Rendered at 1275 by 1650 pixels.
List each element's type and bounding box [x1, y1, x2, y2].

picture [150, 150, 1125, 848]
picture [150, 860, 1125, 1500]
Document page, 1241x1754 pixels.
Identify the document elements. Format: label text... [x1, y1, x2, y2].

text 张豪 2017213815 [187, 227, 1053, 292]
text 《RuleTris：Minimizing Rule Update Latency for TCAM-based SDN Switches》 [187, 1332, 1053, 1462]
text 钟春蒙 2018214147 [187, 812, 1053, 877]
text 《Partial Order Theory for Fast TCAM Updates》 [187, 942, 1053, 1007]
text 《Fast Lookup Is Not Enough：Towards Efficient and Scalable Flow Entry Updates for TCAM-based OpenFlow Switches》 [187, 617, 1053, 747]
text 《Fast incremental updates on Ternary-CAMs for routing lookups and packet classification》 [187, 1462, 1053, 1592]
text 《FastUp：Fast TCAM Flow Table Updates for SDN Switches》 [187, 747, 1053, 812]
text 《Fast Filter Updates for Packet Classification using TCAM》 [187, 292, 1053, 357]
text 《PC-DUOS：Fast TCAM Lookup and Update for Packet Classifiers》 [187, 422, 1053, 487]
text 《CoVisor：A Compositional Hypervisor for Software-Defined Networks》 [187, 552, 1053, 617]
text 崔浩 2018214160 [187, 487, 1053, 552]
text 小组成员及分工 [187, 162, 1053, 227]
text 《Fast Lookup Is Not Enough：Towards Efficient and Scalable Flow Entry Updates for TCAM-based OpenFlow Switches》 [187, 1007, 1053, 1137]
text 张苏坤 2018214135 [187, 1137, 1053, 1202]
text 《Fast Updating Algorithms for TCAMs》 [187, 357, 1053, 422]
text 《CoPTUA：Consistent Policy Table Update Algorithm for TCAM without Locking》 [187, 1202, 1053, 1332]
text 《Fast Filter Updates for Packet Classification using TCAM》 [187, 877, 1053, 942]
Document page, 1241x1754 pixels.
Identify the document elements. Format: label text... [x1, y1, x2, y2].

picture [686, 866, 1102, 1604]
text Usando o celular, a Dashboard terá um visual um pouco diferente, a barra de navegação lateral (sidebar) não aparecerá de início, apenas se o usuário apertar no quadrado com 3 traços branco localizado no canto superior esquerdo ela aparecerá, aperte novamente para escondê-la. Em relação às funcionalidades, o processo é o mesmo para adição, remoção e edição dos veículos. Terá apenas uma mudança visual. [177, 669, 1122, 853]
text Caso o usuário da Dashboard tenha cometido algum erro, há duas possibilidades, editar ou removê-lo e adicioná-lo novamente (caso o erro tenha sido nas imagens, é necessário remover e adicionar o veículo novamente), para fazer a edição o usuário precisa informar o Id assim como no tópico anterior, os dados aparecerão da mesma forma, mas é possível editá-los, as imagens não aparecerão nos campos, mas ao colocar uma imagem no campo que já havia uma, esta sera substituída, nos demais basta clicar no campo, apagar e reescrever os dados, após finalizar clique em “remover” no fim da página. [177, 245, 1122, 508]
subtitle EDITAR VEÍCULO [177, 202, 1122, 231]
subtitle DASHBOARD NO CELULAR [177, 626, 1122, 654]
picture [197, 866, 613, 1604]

________________________

» **What to do**
Every line of the material above should be repeated exactly.

» **Task answer**
Rendered at 1275 by 1650 pixels.
List each element's type and bounding box [x1, y1, x2, y2].

picture [150, 150, 1125, 848]
picture [150, 860, 1125, 1500]
Document page, 1241x1754 pixels.
Identify the document elements. Format: label text... [x1, y1, x2, y2].

text 张豪 2017213815 [187, 227, 1053, 292]
text 《RuleTris：Minimizing Rule Update Latency for TCAM-based SDN Switches》 [187, 1332, 1053, 1462]
text 钟春蒙 2018214147 [187, 812, 1053, 877]
text 《Partial Order Theory for Fast TCAM Updates》 [187, 942, 1053, 1007]
text 《Fast Lookup Is Not Enough：Towards Efficient and Scalable Flow Entry Updates for TCAM-based OpenFlow Switches》 [187, 617, 1053, 747]
text 《Fast incremental updates on Ternary-CAMs for routing lookups and packet classification》 [187, 1462, 1053, 1592]
text 《FastUp：Fast TCAM Flow Table Updates for SDN Switches》 [187, 747, 1053, 812]
text 《Fast Filter Updates for Packet Classification using TCAM》 [187, 292, 1053, 357]
text 《PC-DUOS：Fast TCAM Lookup and Update for Packet Classifiers》 [187, 422, 1053, 487]
text 《CoVisor：A Compositional Hypervisor for Software-Defined Networks》 [187, 552, 1053, 617]
text 崔浩 2018214160 [187, 487, 1053, 552]
text 小组成员及分工 [187, 162, 1053, 227]
text 《Fast Lookup Is Not Enough：Towards Efficient and Scalable Flow Entry Updates for TCAM-based OpenFlow Switches》 [187, 1007, 1053, 1137]
text 张苏坤 2018214135 [187, 1137, 1053, 1202]
text 《Fast Updating Algorithms for TCAMs》 [187, 357, 1053, 422]
text 《CoPTUA：Consistent Policy Table Update Algorithm for TCAM without Locking》 [187, 1202, 1053, 1332]
text 《Fast Filter Updates for Packet Classification using TCAM》 [187, 877, 1053, 942]
Document page, 1241x1754 pixels.
Identify the document elements. Format: label text... [x1, y1, x2, y2].

picture [686, 866, 1102, 1604]
text Usando o celular, a Dashboard terá um visual um pouco diferente, a barra de navegação lateral (sidebar) não aparecerá de início, apenas se o usuário apertar no quadrado com 3 traços branco localizado no canto superior esquerdo ela aparecerá, aperte novamente para escondê-la. Em relação às funcionalidades, o processo é o mesmo para adição, remoção e edição dos veículos. Terá apenas uma mudança visual. [177, 669, 1122, 853]
text Caso o usuário da Dashboard tenha cometido algum erro, há duas possibilidades, editar ou removê-lo e adicioná-lo novamente (caso o erro tenha sido nas imagens, é necessário remover e adicionar o veículo novamente), para fazer a edição o usuário precisa informar o Id assim como no tópico anterior, os dados aparecerão da mesma forma, mas é possível editá-los, as imagens não aparecerão nos campos, mas ao colocar uma imagem no campo que já havia uma, esta sera substituída, nos demais basta clicar no campo, apagar e reescrever os dados, após finalizar clique em “remover” no fim da página. [177, 245, 1122, 508]
subtitle EDITAR VEÍCULO [177, 202, 1122, 231]
subtitle DASHBOARD NO CELULAR [177, 626, 1122, 654]
picture [197, 866, 613, 1604]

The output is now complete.